• _EXTRACTED TEXT_:

┌────────

Friday, April 27, 2018

12 or 20 (second series) questions with Joe Milazzo


Joe Milazzo is a writer, editor, educator, and designer. He is the author of the novel Crepuscule W/ Nellie (Civil Coping Mechanisms) and two collections of poetry: The Habiliments (Apostrophe Books) and Of All Places In This Place OfAll Places (Spuyten Duyvil). His writings have appeared in Black Clock, Black Warrior Review, BOMB, The Collagist, Prelude, Tammy, Texas Review, and elsewhere. He co-edits the online interdisciplinary arts journal [out of nothing], is a Contributing Editor at Entropy, and is also the proprietor of Imipolex Press. Joe lives and works in Dallas, TX, where he was born and raised.

1 - How did your first book change your life? How does your most recent work compare to your previous? How does it feel different?

Publishing Crepuscule W/ Nellie got me over that hump that casts a long shadow over many a writer. I dare say it was validating, but mostly in the sense that publishing that first book provided the strongest conviction that, yes, I could finish a project of that scope. Beyond that, my life has not been greatly — materially — altered because of my authorship. My writing since then has been more likely to turn toward poetics. The novel is a big thing that can hold a lot, and there's a distinct pleasure to be found in saving things up for the sake of finding them a permanent home in a capacious narrative structure. Although I now tend to write poem to poem, and to take satisfaction in smaller bites, every poem I write seems to want to connect with likeminded language to collaborate in a larger project. That is, I find that poetry is, for me, much more sequential; it thrills with more cliffhangers, so to speak. (I'm positing novel-writing here as a mode more lyric and reflective, I suppose.)

└────────

• _GIVEN INFORMATION_:
┌────────

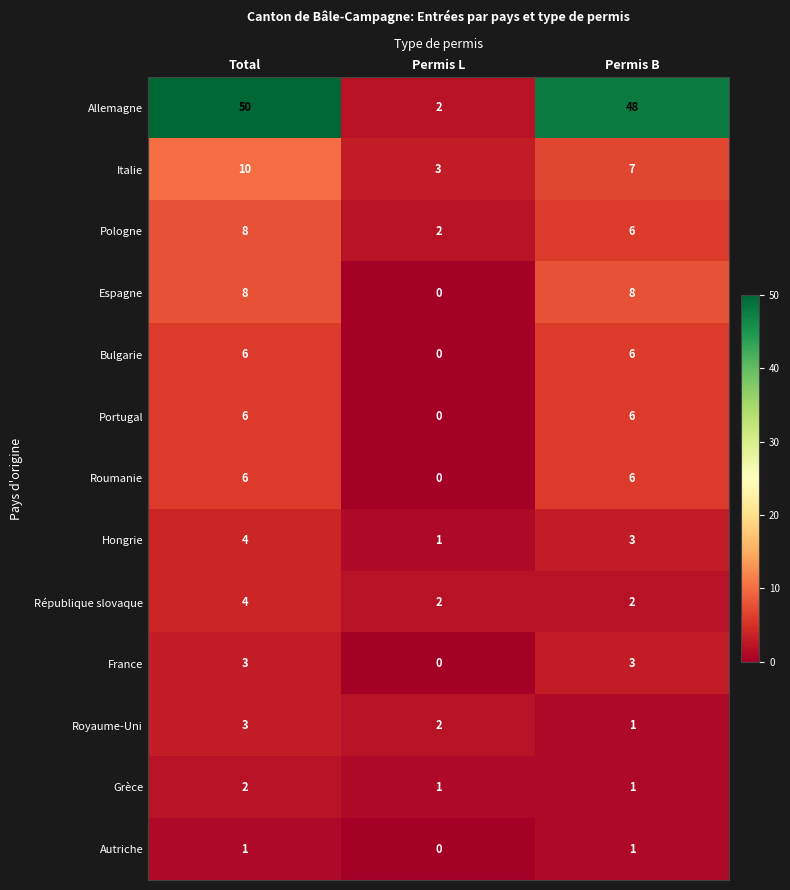

The Italie series shows 3 at Permis L. True or false?

True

└────────

• _EXERCISES TO COMPLETE_:
1. Reproduce the part of the Joe Milazzo interview that opens with the words containing "12 or 20 (second" and closes with "born and raised.".
2. Which publications does the Joe Milazzo interview say his writings have appeared in? List every one it names.
3. According to the Joe Milazzo interview, in what sense was publishing his first book validating for him?

• _ANSWERS_:
1.
12 or 20 (second series) questions with Joe Milazzo


Joe Milazzo is a writer, editor, educator, and designer. He is the author of the novel Crepuscule W/ Nellie (Civil Coping Mechanisms) and two collections of poetry: The Habiliments (Apostrophe Books) and Of All Places In This Place OfAll Places (Spuyten Duyvil). His writings have appeared in Black Clock, Black Warrior Review, BOMB, The Collagist, Prelude, Tammy, Texas Review, and elsewhere. He co-edits the online interdisciplinary arts journal [out of nothing], is a Contributing Editor at Entropy, and is also the proprietor of Imipolex Press. Joe lives and works in Dallas, TX, where he was born and raised.

2. Black Clock, Black Warrior Review, BOMB, The Collagist, Prelude, Tammy, Texas Review

3. It was validating mostly because it gave him the strongest conviction that he could finish a project of that scope. It got him over a hump that casts a long shadow over many writers.